Segment Start: Entries shown
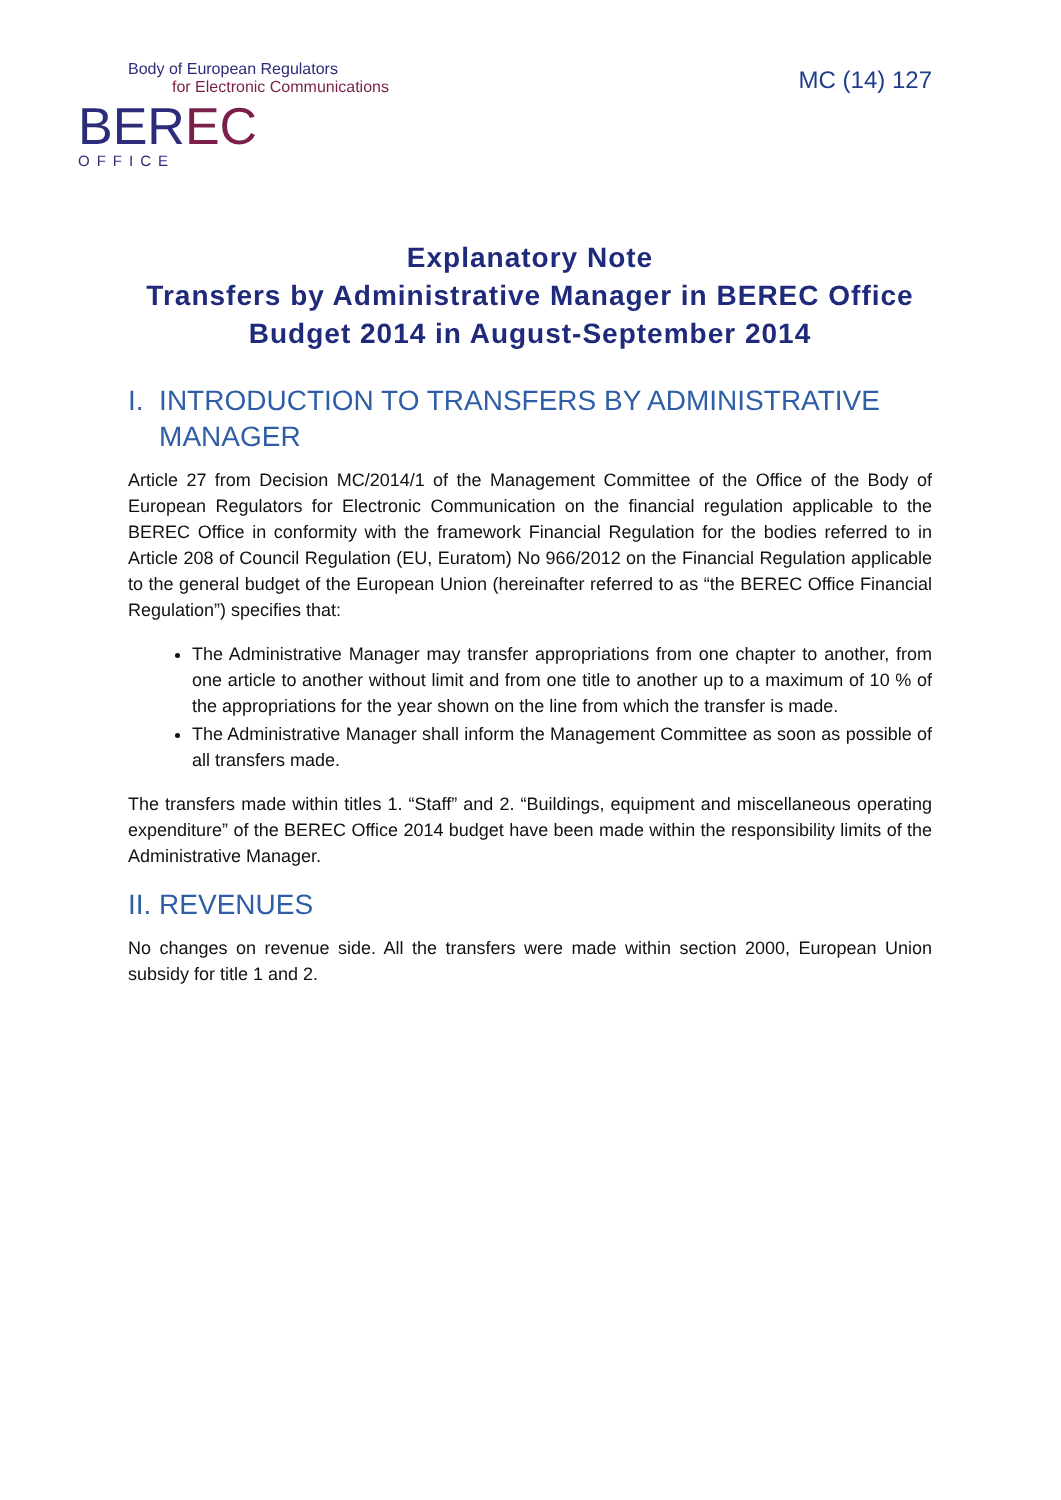Body of European Regulators
for Electronic Communications
BEREC
OFFICE
MC (14) 127
Explanatory Note
Transfers by Administrative Manager in BEREC Office Budget 2014 in August-September 2014
I. INTRODUCTION TO TRANSFERS BY ADMINISTRATIVE
MANAGER
Article 27 from Decision MC/2014/1 of the Management Committee of the Office of the Body of European Regulators for Electronic Communication on the financial regulation applicable to the BEREC Office in conformity with the framework Financial Regulation for the bodies referred to in Article 208 of Council Regulation (EU, Euratom) No 966/2012 on the Financial Regulation applicable to the general budget of the European Union (hereinafter referred to as “the BEREC Office Financial Regulation”) specifies that:
The Administrative Manager may transfer appropriations from one chapter to another, from one article to another without limit and from one title to another up to a maximum of 10 % of the appropriations for the year shown on the line from which the transfer is made.
The Administrative Manager shall inform the Management Committee as soon as possible of all transfers made.
The transfers made within titles 1. “Staff” and 2. “Buildings, equipment and miscellaneous operating expenditure” of the BEREC Office 2014 budget have been made within the responsibility limits of the Administrative Manager.
II. REVENUES
No changes on revenue side. All the transfers were made within section 2000, European Union subsidy for title 1 and 2.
Segment End: Entries shown
#### What is being asked:
Find each line above with the string "Union", then report how many there are. Write only the number.

#### Exercise output:
2